Can you put your finger on why Town aren’t scoring enough goals? "I’m not going to discuss it greatly because if you go into the goals scored column for the season, I think we’re third-bottom, aren’t we?

"You’re going to get into a problem that’s been here for a long time. The reality is then, for a manager, you want to start throwing players under the bus. I don’t work like that. The reality is that free-scoring teams score goals regularly, teams that don’t, don’t.

"You look at systems we’ve played this year, we’re probably one of the clubs in the division that have probably played every system you can play in football in pursuit of trying to gain success. Eventually, it comes down to calibre of player in your football club.”


Asked whether he’s surprised at how difficult it has been since he came in, Cook wasn’t keen to get into the discussion.

"Again, you’re going to take me to places I just don’t want to go because you’re going to get me to criticise the players, which I will not do,” he said.

"As a football club, when you play for top clubs, you either deliver or you leave. There is no other apartment available, there’s no other platform.

"For us going forward, we’ve got to be careful now because our players get told continually that they’re not good enough, that they don’t deliver. I would imagine if the lads are on social media, they’ll probably come off social media because the criticism they get.

"We have the same press conference every week and speak about the same problems every week.

"That’s why I haven’t done press a couple of times because I’d be speaking about the same problems.

"Hopefully we can cure it, we can go and win a couple of games, if that’s 1-0, so be it. But as a manager you’ve got to focus on the team, how can we improve.

"Can I help the team? At the minute the team is very, very solid, very, very well-organised and disciplined defensively but going forward it’s lacking creativity, lacking quality and lacking numbers in the box. I hope that’s nearly answered your question!”
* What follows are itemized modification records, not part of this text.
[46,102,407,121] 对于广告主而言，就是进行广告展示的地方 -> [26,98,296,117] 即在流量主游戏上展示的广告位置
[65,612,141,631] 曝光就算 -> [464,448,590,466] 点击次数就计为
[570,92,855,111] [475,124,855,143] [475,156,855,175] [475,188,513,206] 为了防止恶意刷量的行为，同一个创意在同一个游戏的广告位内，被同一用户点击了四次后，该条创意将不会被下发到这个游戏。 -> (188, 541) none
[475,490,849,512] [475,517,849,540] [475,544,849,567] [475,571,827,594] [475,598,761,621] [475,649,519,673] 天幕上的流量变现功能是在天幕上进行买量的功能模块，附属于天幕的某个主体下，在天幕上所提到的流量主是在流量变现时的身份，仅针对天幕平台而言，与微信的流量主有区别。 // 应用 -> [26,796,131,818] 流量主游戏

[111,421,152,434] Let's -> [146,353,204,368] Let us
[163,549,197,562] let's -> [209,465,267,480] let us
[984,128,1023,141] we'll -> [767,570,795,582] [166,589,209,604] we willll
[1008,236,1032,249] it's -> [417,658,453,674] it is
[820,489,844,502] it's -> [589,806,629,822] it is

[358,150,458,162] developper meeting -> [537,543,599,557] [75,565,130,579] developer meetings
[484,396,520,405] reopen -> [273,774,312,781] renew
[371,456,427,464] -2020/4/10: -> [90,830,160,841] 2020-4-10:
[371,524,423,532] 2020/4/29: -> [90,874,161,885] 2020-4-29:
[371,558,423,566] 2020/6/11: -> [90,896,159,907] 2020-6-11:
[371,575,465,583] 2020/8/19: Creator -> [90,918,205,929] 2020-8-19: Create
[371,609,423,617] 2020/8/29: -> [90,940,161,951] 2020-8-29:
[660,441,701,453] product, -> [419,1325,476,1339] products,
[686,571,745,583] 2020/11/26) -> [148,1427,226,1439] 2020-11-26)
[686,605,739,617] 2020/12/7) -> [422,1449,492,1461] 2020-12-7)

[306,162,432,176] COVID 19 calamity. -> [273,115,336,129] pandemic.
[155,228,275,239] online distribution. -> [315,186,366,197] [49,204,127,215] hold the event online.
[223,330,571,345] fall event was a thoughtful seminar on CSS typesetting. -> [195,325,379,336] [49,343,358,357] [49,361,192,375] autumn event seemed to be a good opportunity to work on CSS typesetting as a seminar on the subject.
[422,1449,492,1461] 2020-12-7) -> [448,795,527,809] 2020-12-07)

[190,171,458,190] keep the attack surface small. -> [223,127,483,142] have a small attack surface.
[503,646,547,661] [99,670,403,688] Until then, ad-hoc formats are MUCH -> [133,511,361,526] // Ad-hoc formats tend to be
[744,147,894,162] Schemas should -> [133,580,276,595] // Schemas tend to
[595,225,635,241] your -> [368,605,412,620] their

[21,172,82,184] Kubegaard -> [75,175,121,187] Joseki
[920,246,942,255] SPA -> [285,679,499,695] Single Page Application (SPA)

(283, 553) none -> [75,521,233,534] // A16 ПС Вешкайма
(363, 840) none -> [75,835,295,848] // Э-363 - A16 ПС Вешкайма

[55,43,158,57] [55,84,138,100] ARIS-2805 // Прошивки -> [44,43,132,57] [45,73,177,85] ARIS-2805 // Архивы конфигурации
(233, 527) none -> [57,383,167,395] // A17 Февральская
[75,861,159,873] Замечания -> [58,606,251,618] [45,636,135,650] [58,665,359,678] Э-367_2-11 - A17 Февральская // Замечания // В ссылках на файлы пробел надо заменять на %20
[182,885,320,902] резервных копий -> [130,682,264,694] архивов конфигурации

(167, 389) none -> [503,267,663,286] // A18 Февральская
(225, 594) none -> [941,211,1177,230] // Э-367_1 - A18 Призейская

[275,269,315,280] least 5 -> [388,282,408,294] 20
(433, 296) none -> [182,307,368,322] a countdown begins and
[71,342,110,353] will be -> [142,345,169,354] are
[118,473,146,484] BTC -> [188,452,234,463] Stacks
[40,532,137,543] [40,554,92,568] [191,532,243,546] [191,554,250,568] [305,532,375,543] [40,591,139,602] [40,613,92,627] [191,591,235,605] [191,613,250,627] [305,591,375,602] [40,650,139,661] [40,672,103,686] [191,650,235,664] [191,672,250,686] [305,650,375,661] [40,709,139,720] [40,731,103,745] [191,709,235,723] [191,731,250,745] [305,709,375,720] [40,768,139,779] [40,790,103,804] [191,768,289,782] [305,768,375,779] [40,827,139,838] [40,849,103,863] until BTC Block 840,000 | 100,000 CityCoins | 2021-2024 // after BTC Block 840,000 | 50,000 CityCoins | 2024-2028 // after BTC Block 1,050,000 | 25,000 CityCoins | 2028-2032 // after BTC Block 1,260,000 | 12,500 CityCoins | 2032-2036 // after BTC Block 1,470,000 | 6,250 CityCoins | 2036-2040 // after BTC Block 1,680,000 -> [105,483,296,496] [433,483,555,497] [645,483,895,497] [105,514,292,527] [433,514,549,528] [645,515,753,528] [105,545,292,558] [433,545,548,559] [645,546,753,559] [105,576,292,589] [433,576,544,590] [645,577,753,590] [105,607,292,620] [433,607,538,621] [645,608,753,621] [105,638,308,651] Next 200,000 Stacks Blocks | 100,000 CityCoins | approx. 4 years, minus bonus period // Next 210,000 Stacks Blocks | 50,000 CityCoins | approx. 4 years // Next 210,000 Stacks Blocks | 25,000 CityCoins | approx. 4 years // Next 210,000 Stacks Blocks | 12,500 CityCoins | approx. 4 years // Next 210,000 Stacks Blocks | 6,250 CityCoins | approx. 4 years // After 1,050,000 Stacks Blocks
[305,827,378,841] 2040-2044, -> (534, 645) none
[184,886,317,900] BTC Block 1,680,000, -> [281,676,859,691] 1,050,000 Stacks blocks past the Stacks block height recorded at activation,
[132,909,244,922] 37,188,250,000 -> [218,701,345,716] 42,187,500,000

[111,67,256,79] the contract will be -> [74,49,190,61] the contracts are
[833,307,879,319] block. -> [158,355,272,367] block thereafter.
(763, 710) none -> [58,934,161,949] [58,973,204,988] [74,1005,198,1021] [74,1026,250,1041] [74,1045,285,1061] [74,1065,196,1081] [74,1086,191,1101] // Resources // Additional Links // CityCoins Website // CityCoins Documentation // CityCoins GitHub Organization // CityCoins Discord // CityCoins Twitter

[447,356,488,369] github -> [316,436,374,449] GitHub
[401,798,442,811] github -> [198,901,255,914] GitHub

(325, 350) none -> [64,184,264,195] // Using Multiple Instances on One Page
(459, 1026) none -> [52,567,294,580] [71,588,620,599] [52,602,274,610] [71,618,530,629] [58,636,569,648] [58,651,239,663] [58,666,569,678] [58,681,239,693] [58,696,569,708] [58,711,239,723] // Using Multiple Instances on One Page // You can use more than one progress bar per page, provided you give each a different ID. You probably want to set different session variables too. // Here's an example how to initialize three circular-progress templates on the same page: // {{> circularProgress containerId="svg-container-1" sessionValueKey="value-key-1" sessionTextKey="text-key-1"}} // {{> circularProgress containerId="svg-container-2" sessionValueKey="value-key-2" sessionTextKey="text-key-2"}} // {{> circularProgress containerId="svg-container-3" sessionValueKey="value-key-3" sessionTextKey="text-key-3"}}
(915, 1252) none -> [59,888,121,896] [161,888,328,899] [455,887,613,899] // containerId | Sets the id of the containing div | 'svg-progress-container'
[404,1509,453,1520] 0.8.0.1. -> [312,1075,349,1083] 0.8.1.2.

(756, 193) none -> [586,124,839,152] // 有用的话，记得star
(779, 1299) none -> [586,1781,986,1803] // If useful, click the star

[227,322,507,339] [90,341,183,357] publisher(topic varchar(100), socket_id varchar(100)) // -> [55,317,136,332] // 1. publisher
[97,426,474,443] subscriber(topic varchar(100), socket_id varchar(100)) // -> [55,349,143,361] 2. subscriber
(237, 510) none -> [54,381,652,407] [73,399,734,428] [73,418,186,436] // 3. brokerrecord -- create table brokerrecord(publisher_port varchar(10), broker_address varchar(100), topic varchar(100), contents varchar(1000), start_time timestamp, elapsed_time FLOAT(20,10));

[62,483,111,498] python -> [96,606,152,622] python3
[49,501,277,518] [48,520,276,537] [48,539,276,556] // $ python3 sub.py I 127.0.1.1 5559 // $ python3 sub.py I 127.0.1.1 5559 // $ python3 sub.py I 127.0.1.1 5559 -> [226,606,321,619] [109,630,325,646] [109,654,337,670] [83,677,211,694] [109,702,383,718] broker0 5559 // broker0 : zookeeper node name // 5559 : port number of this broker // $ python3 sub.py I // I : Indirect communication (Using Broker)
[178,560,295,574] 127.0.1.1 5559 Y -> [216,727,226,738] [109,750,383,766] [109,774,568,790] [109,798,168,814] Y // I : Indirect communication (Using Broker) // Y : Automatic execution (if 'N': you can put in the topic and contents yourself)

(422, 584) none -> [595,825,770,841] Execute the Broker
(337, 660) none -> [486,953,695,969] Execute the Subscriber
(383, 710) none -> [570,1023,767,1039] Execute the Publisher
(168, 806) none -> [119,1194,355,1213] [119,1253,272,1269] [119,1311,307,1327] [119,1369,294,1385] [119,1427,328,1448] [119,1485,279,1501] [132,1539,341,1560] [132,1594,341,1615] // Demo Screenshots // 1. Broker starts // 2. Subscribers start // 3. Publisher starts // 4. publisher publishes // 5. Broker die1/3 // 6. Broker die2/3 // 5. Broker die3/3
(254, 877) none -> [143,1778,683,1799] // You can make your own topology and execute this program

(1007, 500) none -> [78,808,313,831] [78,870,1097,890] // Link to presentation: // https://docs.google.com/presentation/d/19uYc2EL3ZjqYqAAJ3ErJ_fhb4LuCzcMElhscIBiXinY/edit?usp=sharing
The best way to instil some positivity is to get a couple of wins. "Again, we’re just going over the same ground. We’ve got seven games to go. If we were to win a number of games we’d be in the play-offs. If we could win a play-off semi-final, we’d possibly be playing at Wembley in front of some Ipswich Town fans.

"I don’t know how you feel about that, but I’m actually getting little goose pimples on my arms thinking about it. So why not?”

He added: "What do we all think we can learn about our players tomorrow evening that we don’t already know?

"You’re looking for me to be some sort of absolute magician, but I’m not. But the truth is that we’ve been away to Blackpool and won, we’ve been away to Hull and won, we’ve have strong performances at home. We’ve had really good performances when people didn’t think we would.

"At the minute, if you look at the last few games, Rochdale, Wigan and MK Dons, by drawing games, if any of those games had been a 1-0 victory to Ipswich, the margin for success would have been greater.

"And they’re the small margins I’m trying to change as a manager. I can’t make wholesale changes to make us better. But I’ve got to stick with the plan that we are what we are, but within being what we are, can we be successful at what we are. That’s the big challenge for me and the staff.”

While the Blues are third from bottom in a goals scored League One table, 41, at the other end only four sides have conceded fewer than the 38 shipped by Town.

But that’s not much of a consolation to Cook: "Not really because I like my teams to attack! I like chances, I like fans to enjoy watching the team get numbers forward.

"You’re getting involved in debates about full-backs. There’s no time for those debates. We’ve got Luke Woolfenden playing in a right-back/right-sided position and he’s a centre-half, and he’s doing great in the functioning of the team.

"Is that what we want going forward? Not a prayer. Not a chance. Is it making us solid at the minute? Yes, it is. So we’ve got to keep believing in what we’re doing, albeit if you’re looking at one television programme today, it’s not the one we’ll be watching tomorrow, 100 per cent.”